→ **WORK REQUIRED**
Every line below between the line holding "13: (541, 218, 21.56)" and the line holding "30: (826, 145, 53.55)", inclusive, should be repeated exactly, and all other lines omitted.

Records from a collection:
↓↓↓
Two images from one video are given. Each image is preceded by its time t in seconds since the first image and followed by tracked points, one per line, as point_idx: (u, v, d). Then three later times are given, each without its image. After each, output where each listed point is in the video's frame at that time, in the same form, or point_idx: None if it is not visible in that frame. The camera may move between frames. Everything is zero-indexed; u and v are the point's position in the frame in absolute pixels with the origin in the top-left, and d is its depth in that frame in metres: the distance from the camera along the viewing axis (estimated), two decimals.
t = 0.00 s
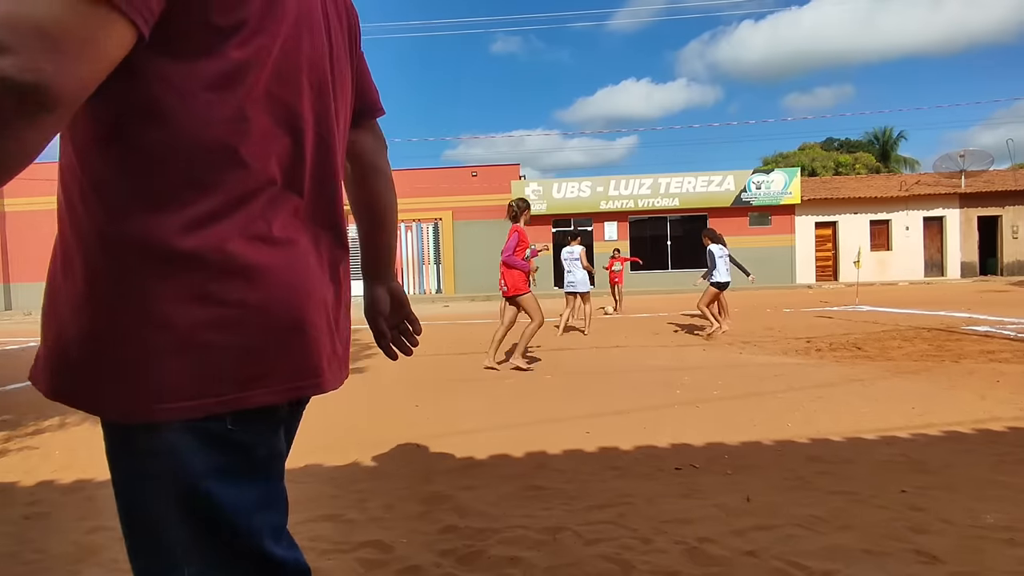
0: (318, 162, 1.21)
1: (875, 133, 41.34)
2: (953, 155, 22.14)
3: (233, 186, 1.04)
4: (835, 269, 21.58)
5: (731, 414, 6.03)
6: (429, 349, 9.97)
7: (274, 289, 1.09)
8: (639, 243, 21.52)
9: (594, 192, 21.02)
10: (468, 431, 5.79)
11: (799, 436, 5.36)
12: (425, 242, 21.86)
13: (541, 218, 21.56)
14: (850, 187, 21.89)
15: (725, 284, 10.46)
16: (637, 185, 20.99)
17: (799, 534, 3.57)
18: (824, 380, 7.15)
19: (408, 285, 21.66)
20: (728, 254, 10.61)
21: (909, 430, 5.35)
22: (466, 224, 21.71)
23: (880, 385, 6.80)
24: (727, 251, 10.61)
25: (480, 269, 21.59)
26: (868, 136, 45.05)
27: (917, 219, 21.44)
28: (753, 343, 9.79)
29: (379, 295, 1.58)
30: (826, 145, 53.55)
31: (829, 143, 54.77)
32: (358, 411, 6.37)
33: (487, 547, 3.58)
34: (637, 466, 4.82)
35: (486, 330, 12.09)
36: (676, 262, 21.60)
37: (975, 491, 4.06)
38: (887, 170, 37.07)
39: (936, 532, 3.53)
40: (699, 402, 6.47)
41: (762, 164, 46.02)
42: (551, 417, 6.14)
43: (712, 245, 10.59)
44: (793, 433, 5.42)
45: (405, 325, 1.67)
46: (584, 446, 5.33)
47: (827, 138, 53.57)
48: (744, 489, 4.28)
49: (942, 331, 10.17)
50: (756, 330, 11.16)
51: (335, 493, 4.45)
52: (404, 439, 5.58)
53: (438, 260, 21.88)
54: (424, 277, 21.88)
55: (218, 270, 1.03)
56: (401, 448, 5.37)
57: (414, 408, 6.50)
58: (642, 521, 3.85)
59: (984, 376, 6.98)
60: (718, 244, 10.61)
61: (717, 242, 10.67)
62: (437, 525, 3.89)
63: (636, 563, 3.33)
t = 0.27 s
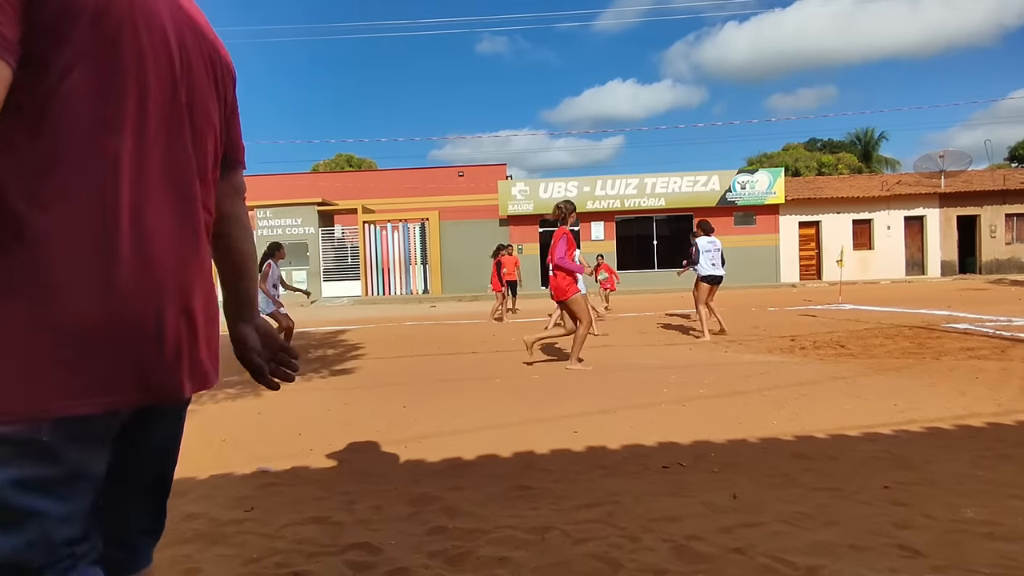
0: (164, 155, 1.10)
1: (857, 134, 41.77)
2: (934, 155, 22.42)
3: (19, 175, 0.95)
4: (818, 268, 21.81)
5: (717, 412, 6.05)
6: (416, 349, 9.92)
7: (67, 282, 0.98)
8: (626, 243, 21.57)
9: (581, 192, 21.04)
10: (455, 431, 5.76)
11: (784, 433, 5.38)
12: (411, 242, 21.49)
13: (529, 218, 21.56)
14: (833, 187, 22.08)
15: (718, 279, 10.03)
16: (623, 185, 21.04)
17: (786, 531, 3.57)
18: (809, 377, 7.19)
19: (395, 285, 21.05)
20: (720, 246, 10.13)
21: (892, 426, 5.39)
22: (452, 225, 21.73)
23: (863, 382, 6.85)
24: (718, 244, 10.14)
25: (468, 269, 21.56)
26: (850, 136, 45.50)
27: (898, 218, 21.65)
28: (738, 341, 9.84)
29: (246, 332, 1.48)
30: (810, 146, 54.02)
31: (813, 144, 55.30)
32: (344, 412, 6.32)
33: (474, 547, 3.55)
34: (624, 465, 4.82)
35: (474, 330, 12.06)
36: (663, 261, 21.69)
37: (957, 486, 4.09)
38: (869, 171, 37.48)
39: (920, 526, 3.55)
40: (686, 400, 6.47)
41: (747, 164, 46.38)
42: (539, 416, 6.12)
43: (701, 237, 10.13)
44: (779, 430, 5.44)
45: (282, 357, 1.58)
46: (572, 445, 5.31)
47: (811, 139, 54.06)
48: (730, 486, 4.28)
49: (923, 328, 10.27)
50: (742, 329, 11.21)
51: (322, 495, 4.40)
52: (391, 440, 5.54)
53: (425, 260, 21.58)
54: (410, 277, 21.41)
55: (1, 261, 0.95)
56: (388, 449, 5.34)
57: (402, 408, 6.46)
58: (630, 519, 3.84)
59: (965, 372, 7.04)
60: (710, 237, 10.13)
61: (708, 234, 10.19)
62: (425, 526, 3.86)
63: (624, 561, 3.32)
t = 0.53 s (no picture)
0: None
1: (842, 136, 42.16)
2: (917, 157, 22.69)
3: None
4: (804, 268, 22.00)
5: (705, 411, 6.07)
6: (404, 350, 9.89)
7: None
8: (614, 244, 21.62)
9: (570, 193, 21.05)
10: (443, 432, 5.74)
11: (771, 431, 5.41)
12: (400, 243, 21.21)
13: (517, 219, 21.56)
14: (819, 188, 22.27)
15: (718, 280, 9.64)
16: (612, 186, 21.08)
17: (773, 528, 3.59)
18: (795, 376, 7.24)
19: (384, 285, 20.84)
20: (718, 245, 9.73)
21: (877, 424, 5.43)
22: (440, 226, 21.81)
23: (849, 381, 6.90)
24: (715, 242, 9.74)
25: (457, 270, 21.53)
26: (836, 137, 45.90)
27: (882, 219, 21.85)
28: (725, 341, 9.88)
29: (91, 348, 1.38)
30: (795, 147, 54.47)
31: (798, 146, 55.75)
32: (332, 414, 6.27)
33: (463, 548, 3.54)
34: (613, 465, 4.82)
35: (462, 331, 12.04)
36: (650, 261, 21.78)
37: (940, 483, 4.12)
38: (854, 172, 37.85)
39: (905, 523, 3.57)
40: (674, 399, 6.49)
41: (734, 165, 46.70)
42: (528, 417, 6.11)
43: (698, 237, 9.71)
44: (766, 429, 5.47)
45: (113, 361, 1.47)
46: (561, 446, 5.31)
47: (796, 141, 54.51)
48: (718, 485, 4.30)
49: (907, 327, 10.37)
50: (729, 329, 11.27)
51: (310, 497, 4.37)
52: (380, 442, 5.51)
53: (413, 259, 21.44)
54: (399, 278, 21.21)
55: None
56: (377, 450, 5.31)
57: (390, 410, 6.43)
58: (619, 519, 3.84)
59: (948, 370, 7.12)
60: (707, 236, 9.72)
61: (705, 233, 9.79)
62: (414, 528, 3.84)
63: (613, 561, 3.31)
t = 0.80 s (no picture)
0: None
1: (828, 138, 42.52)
2: (901, 159, 22.95)
3: None
4: (791, 270, 22.18)
5: (694, 412, 6.08)
6: (393, 352, 9.85)
7: None
8: (603, 245, 21.67)
9: (559, 195, 21.06)
10: (432, 435, 5.71)
11: (759, 432, 5.43)
12: (388, 243, 20.86)
13: (507, 220, 21.54)
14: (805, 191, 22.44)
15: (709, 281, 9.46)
16: (600, 188, 21.12)
17: (761, 528, 3.59)
18: (782, 376, 7.27)
19: (373, 287, 20.73)
20: (707, 246, 9.57)
21: (862, 424, 5.46)
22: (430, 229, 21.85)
23: (834, 381, 6.95)
24: (704, 244, 9.60)
25: (446, 271, 21.49)
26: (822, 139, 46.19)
27: (867, 221, 22.03)
28: (713, 342, 9.92)
29: None
30: (782, 149, 54.88)
31: (784, 148, 56.13)
32: (320, 417, 6.23)
33: (452, 551, 3.52)
34: (602, 466, 4.81)
35: (451, 333, 12.01)
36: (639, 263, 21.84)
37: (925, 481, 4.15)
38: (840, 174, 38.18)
39: (890, 522, 3.59)
40: (663, 400, 6.50)
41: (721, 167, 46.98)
42: (517, 419, 6.10)
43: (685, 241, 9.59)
44: (753, 429, 5.49)
45: None
46: (550, 447, 5.30)
47: (783, 143, 54.93)
48: (707, 486, 4.30)
49: (892, 328, 10.46)
50: (717, 330, 11.31)
51: (298, 501, 4.33)
52: (368, 444, 5.47)
53: (403, 261, 21.05)
54: (388, 279, 21.00)
55: None
56: (365, 454, 5.28)
57: (379, 412, 6.39)
58: (608, 520, 3.83)
59: (933, 370, 7.18)
60: (695, 238, 9.59)
61: (693, 235, 9.65)
62: (403, 531, 3.81)
63: (603, 562, 3.30)
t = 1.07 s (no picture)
0: None
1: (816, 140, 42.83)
2: (887, 161, 23.17)
3: None
4: (779, 271, 22.33)
5: (684, 412, 6.07)
6: (382, 353, 9.80)
7: None
8: (593, 247, 21.70)
9: (549, 196, 21.05)
10: (423, 436, 5.67)
11: (748, 432, 5.43)
12: (378, 244, 20.79)
13: (497, 222, 21.51)
14: (793, 193, 22.58)
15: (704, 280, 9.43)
16: (591, 189, 21.14)
17: (751, 528, 3.59)
18: (770, 377, 7.29)
19: (362, 289, 20.63)
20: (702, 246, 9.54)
21: (851, 424, 5.48)
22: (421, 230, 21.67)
23: (822, 381, 6.97)
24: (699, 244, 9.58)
25: (436, 272, 21.46)
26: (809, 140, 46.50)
27: (854, 222, 22.16)
28: (702, 342, 9.94)
29: None
30: (771, 151, 55.20)
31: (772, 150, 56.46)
32: (310, 419, 6.18)
33: (443, 553, 3.49)
34: (593, 467, 4.79)
35: (441, 334, 11.98)
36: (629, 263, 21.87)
37: (912, 480, 4.16)
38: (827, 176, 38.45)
39: (878, 520, 3.60)
40: (654, 401, 6.50)
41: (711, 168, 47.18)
42: (508, 420, 6.07)
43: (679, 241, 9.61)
44: (743, 430, 5.49)
45: None
46: (541, 448, 5.27)
47: (771, 146, 55.24)
48: (697, 486, 4.29)
49: (879, 328, 10.53)
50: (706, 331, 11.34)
51: (288, 504, 4.28)
52: (359, 447, 5.43)
53: (393, 263, 21.06)
54: (378, 281, 20.98)
55: None
56: (356, 456, 5.23)
57: (369, 414, 6.34)
58: (599, 521, 3.81)
59: (919, 370, 7.22)
60: (689, 238, 9.59)
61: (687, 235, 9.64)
62: (393, 533, 3.78)
63: (594, 563, 3.28)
↑↑↑
→ **RESPONSE**
13: (541, 218, 21.56)
14: (850, 187, 21.89)
15: (725, 284, 10.46)
16: (637, 185, 20.99)
17: (799, 534, 3.57)
18: (824, 380, 7.15)
19: (408, 285, 21.66)
20: (728, 254, 10.61)
21: (909, 430, 5.35)
22: (466, 224, 21.71)
23: (880, 385, 6.80)
24: (727, 251, 10.61)
25: (480, 269, 21.59)
26: (868, 136, 45.05)
27: (917, 219, 21.44)
28: (753, 343, 9.79)
29: (379, 295, 1.58)
30: (826, 145, 53.55)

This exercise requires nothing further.